CHICAGO (CBS) -- There's that motto about nothing stopping the post office from delivering your mail, but as of late, that motto is more like a fairy tale. CBS 2 has been reporting for weeks about postal problems in Chicago. Friday, 15 members of Congress from Illinois jumped into action.

With a pandemic, elections, pharmaceuticals, and stimulus checks, the mail has never been more vital and is life or death for some.

"It took us three weeks to get our medication through the mail service," said Chicago resident Barbara Jackson.

Snail mail may be too kind.

"If I get mail once a week I'm pleased, and then when I get it, it's often not all the mail I'm supposed to get," said another resident.

What they have in the Ashburn neighborhood for more than a month is sluggish delivery at a time when mailed medicine and relief checks are vital for daily pandemic life.

"I've personally not received mail," said yet another resident.

Congressman Bobby Rush is demanding change for an area that has seen lines running the length of the block and reports of less than half of mail routes being regularly worked.

Now something may be done about it.

"Forty-three aldermen have signed on to say, 'Yes, we've got very serious problems with the United States Postal Service in their communities. Communities from all walks of life across the city," said Ald. Matt O'Shea.

Forty-three aldermen and 15 members of Congress from the Chicago area drafted a letter to the postmaster general saying, "Recent operational changes, made at your direction, undermined the ability of the USPS to carry out its mission during this critical time ... We look forward to your response on how your office will work to eliminate these delays as quickly as possible."

"We are getting the brunt of the frustration," said Mack Julion with the National Association of Letter Carriers.

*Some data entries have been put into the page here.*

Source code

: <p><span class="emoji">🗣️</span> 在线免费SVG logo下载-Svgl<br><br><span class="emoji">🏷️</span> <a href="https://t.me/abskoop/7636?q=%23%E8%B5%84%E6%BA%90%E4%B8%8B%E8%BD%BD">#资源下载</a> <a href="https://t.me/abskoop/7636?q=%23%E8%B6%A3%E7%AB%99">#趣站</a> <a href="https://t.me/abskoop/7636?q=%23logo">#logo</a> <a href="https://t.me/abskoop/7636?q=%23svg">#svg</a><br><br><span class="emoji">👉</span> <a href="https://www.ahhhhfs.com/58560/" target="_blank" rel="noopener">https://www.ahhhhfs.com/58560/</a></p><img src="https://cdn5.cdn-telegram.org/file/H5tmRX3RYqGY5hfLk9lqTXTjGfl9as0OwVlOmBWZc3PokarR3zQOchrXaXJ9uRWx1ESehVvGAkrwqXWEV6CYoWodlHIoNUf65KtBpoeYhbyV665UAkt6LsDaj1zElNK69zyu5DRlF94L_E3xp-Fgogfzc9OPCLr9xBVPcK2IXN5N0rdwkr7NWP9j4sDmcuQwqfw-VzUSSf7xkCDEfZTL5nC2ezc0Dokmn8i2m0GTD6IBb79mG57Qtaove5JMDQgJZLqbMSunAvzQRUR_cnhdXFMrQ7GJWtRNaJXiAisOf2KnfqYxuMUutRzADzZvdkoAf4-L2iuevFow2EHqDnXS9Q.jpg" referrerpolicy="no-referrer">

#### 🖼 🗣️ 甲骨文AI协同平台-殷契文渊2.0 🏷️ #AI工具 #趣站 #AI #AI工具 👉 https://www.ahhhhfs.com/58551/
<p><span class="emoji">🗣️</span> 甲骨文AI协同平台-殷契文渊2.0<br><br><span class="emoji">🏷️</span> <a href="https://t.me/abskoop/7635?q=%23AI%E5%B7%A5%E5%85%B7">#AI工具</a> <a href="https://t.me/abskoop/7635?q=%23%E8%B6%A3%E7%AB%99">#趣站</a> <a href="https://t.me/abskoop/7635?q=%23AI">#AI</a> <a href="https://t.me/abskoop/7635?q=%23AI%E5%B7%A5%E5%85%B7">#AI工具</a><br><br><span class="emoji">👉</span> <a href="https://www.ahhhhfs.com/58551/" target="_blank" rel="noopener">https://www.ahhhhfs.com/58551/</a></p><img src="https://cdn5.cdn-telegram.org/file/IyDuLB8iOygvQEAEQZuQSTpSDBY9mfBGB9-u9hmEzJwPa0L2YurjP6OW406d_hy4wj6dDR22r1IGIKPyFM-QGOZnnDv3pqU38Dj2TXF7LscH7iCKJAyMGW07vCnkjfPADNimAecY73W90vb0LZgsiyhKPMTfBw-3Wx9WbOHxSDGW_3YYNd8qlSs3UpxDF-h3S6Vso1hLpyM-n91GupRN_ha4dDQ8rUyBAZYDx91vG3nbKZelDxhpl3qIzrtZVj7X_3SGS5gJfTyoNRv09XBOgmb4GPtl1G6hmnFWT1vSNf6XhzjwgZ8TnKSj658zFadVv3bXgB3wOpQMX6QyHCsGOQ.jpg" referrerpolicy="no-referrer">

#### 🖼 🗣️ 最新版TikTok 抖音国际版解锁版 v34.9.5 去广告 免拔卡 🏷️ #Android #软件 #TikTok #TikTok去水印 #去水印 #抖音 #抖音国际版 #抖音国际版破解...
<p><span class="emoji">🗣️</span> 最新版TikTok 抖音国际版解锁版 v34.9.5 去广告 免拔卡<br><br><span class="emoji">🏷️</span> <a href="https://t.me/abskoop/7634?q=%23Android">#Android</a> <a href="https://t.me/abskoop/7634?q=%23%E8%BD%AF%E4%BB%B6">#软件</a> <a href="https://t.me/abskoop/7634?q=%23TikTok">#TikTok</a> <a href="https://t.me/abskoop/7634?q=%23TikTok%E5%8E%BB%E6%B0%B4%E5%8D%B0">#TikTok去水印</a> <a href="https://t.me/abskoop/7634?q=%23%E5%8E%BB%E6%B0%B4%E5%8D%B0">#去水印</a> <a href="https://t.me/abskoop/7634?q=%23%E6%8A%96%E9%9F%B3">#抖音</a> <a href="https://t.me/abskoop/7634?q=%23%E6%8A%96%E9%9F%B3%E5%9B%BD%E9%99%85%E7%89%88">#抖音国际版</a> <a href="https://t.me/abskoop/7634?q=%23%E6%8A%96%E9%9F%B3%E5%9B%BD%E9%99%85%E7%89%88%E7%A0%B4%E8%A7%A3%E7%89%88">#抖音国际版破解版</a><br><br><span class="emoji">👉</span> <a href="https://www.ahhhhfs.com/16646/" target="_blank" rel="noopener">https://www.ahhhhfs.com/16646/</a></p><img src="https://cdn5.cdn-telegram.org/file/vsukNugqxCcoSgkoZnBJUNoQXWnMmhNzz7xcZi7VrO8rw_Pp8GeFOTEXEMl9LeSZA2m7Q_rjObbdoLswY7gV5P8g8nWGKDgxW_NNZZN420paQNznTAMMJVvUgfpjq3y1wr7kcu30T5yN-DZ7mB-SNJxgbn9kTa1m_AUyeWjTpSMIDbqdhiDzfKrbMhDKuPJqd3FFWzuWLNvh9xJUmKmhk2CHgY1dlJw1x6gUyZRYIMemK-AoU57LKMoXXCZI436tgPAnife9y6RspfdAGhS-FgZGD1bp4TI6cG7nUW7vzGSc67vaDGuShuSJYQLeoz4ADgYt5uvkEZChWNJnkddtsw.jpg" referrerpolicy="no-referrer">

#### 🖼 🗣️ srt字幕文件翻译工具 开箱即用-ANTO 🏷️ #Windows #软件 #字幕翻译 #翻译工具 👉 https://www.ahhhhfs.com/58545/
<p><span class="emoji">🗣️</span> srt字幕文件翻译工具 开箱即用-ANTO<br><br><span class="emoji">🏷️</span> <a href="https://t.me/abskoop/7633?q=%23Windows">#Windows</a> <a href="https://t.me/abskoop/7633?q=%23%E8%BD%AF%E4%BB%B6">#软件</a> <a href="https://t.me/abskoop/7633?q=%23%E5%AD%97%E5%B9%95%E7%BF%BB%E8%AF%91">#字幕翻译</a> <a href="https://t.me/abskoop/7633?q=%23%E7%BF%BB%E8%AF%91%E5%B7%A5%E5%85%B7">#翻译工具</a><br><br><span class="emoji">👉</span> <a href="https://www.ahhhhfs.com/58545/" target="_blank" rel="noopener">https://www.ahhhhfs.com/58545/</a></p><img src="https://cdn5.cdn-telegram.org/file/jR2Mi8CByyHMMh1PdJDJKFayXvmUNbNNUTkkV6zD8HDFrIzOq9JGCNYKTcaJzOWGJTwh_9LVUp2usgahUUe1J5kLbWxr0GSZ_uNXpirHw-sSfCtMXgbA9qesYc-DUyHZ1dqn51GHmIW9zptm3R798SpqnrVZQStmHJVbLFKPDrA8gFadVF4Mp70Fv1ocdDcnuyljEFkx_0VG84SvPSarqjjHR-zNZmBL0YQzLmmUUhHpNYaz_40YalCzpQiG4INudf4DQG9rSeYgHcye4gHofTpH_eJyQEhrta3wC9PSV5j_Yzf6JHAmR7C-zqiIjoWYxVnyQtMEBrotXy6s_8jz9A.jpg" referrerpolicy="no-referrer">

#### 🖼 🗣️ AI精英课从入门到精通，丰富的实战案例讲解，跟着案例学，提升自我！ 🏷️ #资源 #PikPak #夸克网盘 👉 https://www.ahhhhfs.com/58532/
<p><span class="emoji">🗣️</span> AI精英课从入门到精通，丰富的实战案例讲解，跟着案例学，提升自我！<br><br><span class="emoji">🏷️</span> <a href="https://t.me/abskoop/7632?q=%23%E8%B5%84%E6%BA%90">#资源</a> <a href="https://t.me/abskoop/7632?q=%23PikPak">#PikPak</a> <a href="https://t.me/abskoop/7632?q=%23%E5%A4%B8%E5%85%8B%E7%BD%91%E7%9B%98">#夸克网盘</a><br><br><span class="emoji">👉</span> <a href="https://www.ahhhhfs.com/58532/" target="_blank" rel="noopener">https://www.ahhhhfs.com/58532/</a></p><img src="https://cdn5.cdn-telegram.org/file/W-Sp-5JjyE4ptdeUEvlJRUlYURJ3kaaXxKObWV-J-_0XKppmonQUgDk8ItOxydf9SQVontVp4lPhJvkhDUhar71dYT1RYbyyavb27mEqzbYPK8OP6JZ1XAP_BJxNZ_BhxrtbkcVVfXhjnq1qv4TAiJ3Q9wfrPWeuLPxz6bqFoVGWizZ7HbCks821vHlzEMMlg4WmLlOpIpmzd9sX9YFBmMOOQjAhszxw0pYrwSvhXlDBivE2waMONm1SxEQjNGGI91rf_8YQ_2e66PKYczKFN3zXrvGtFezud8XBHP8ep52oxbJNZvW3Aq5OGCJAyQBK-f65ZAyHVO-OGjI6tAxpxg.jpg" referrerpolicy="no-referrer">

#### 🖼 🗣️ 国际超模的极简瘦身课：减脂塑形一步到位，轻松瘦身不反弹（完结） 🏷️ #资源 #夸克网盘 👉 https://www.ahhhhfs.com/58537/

As postal carriers raise staffing concerns, Sen. Dick Durbin is raising concerns of a different kind.

"Naturally, I'm suspicious as to what's going on here, and a lot of people are, too," he said.

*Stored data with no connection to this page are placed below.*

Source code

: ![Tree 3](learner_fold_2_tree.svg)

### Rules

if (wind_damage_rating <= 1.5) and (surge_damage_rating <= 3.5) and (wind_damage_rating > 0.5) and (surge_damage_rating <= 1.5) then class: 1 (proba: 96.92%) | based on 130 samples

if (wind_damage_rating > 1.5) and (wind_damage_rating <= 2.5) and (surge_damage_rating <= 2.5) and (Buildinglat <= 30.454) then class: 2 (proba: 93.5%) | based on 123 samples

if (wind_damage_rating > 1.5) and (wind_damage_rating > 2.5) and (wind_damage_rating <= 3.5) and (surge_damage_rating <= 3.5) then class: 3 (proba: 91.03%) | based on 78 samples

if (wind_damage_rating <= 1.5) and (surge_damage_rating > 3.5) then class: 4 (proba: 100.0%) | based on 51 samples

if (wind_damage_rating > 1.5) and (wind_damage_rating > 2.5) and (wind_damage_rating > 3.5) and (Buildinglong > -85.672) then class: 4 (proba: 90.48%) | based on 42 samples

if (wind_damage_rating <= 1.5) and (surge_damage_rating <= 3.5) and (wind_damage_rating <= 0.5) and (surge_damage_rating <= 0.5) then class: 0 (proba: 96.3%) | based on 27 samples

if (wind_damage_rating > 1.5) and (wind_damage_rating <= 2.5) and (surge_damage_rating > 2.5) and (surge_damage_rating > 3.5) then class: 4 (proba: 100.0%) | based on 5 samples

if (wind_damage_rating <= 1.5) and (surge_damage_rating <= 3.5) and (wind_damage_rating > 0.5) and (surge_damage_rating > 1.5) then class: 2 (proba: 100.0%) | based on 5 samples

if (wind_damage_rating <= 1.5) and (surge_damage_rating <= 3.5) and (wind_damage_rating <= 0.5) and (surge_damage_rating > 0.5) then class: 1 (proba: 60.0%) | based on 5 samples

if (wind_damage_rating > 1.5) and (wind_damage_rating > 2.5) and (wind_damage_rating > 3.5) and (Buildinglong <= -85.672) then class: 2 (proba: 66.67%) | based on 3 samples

The next big test for the USPS is the November election.

"Is my ballot going to be counted? Will it ever be picked up and delivered? That sort of thing undermines people's confidence in our electoral process," he said.

CBS 2 asked the USPS spokesperson for the area if they still maintain that there are no delivery issues in the area, given the push by elected officials. They said they will respond directly to the congressional delegation.

The optics are dismal at USPS lately, losing $2.2 billion in the three months ending in June. Postmaster General Louis Dejoy calls the agency's financial position "dire," but he disputes reports that his agency is slowing down mail and says it has "ample capacity to deliver all election mail securely and on time." That said, they are seeking at least $10 billion to cover operating losses and to help pay retiree health benefits.